In this post, I’ll document how to use SQL and plotly to create a basic bar chart in Python, specifically in Jupyter Notebook. I’ll try to be as detailed and visual as possible.
The dataset I am going to use is Nike Manufacturing Map:
The first step is to click download the dataset in Excel. Once the file is downloaded, open the file and remove the first row. The first row just has the name of the file, not the columns’ names we need. Since I haven’t figured out how to remove the first row, the fast way is to do it before starting the code to make our life easier. Click save and the data is ready to go
Open Jupyter Notebook. In my case, I use Anaconda. The first thing to do on a new Jupyter Notebook is to import necessary packages. The “as ABC” is to create an alias for packages with long names so that we won’t have a hard time calling those packages later in the code. Imagine having to type “plotly.graph_objs” 10 times instead of “go”.
import plotly.plotly as py #this package is for visualization
import plotly.graph_objs as go #this package is for visualization
import pandas as pd #this package is for handling the dataframe
from pandasql import sqldf #This is to allow users to use SQL queries to create a new dataframe
pysqldf = lambda q: sqldf(q, globals())
Then, load the file. To check if the file is loaded correctly, use df.head(). The command will show a snapshot of the data frame. If you want to see the whole data frame, just use df
df =pd.read_excel(‘/Users/camapcon/Documents/Github/Nike_Factory_Locations/export.xls’) #read the file in
df.head()
We need to change the names of the two columns highlighted in the screenshot. The way that they are named will make it tricky to process SQL queries. I tried it. It’s better to have more straightforward column names with no blank space in between. It’s pretty easy:
df = df.rename(columns={‘Nike, Inc. Brand(s)’: ‘Brands’, ‘% Female Workers’:’FemaleWorkers’, ‘Total Workers’:’TotalWorkers’})
df.head()
The next step is to use SQL to create a summary table whose data will be used to draw bar charts. What we will analyze includes:
- The total number of workers by brands
- The number of factories by brands
- Average number of workers at each factory by brands
- Average percentage of female workers at each factory by brands
The code to use SQL to create a subset is below:
Primary = “””SELECT Brands, Sum(TotalWorkers) as TotalWorkers, Count(Brands) as Count, AVG(TotalWorkers) as AvgTotalWorkers, AVG(FemaleWorkers) as FemaleWorkers From df Group By Brands””” #create a data frame using a SQL
Primary_df = pysqldf(Primary)
Primary_df
Here is the result:
Notice that the figures aren’t pretty, right? Let’s round them up and make them look prettier
Second = “””SELECT Brands, TotalWorkers, Count, Round(AvgTotalWorkers, 0) as AvgTotalWorkers, Round(FemaleWorkers,0) as FemaleWorkers From Primary_df”””
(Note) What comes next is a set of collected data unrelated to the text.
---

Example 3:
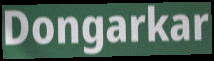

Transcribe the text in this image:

Dongarkar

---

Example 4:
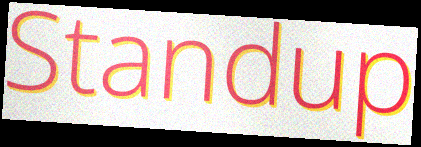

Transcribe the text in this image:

Standup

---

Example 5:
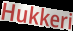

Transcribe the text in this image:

Hukkeri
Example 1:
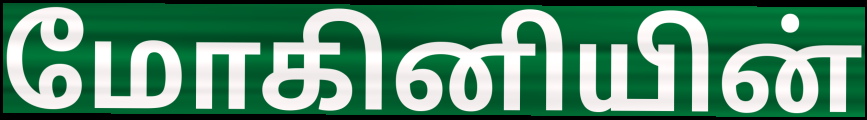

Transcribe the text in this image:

மோகினியின்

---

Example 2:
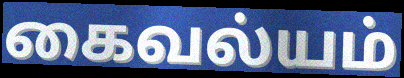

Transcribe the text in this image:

கைவல்யம்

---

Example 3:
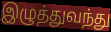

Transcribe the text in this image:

இழுத்துவந்து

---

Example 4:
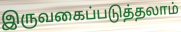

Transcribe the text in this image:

இருவகைப்படுத்தலாம்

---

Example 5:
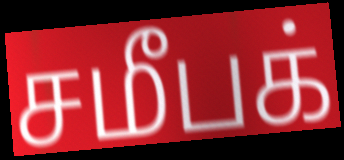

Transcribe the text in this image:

சமீபக்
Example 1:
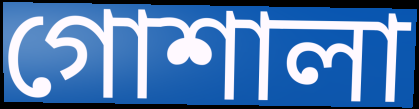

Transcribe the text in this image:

গোশালা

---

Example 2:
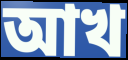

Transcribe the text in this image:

আখ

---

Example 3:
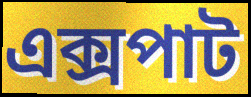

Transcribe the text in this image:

এক্সপাট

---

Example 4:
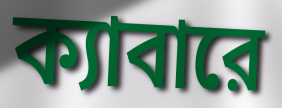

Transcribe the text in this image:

ক্যাবারে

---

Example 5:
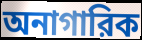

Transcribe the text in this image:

অনাগারিক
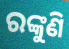
ରଙ୍କୁଣି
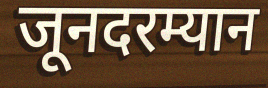
जूनदरम्यान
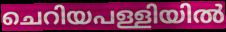
ചെറിയപള്ളിയിൽ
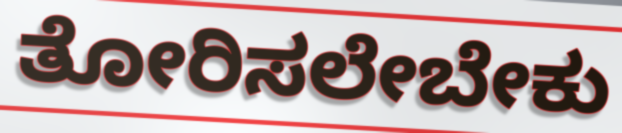
ತೋರಿಸಲೇಬೇಕು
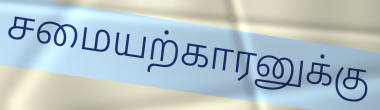
சமையற்காரனுக்கு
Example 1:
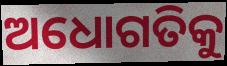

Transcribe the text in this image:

ଅଧୋଗତିକୁ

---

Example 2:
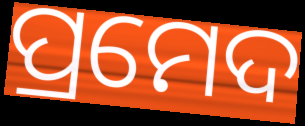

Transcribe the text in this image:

ପ୍ରମେଦ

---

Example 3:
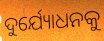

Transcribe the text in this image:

ଦୁର୍ଯ୍ୟୋଧନକୁ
Primary_df = pysqldf(Second)
Primary_df
Here is how it looks:
It’s time to create the bar charts:
trace1 = go.Bar( #create x and y axes
x=Primary_df[‘Brands’], #to use column Brands as the X axis
y=Primary_df[‘TotalWorkers’], #to use column TotalWorkers as the Y axis
name=’Total Global Workers by Nike Brands’
)
data1 = [trace1]
layout1 = go.Layout( #starting to plot a grouped bar chart
title=’Total Global Workers by Nike Brands’,
barmode=’group’
)fig = go.Figure(data=data1, layout=layout1)
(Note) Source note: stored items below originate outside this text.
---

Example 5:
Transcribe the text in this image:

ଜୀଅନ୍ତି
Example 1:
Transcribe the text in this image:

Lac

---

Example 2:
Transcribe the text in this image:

py.iplot(fig, filename=’grouped-bar’)
Here is how it looks
You can change the Y axis to another column as you wish. Here is an example:
trace2 = go.Bar( #Project Count by Mission Area
x=Primary_df[‘Brands’],
y=Primary_df[‘FemaleWorkers’],
name=’Average Percentage of Female Workers by Nike Brands’
)
data2 = [trace2]
layout2 = go.Layout( #starting to plot a grouped bar chart
title=’Average Percentage of Female Workers by Nike Brands’,
barmode=’group’
)fig = go.Figure(data=data2, layout=layout2)
py.iplot(fig, filename=’grouped-bar’)
Try to label different charts differently to avoid confusion and errors. It would make debugging easier as well.
That’s all I have for this post. Just some basic SQL queries and Python code to handle and visualize data with Plotly and Pandas. I still need to practice and explore more. And I urge you to do the same, if you are as inexperienced and interested in data analysis like I am.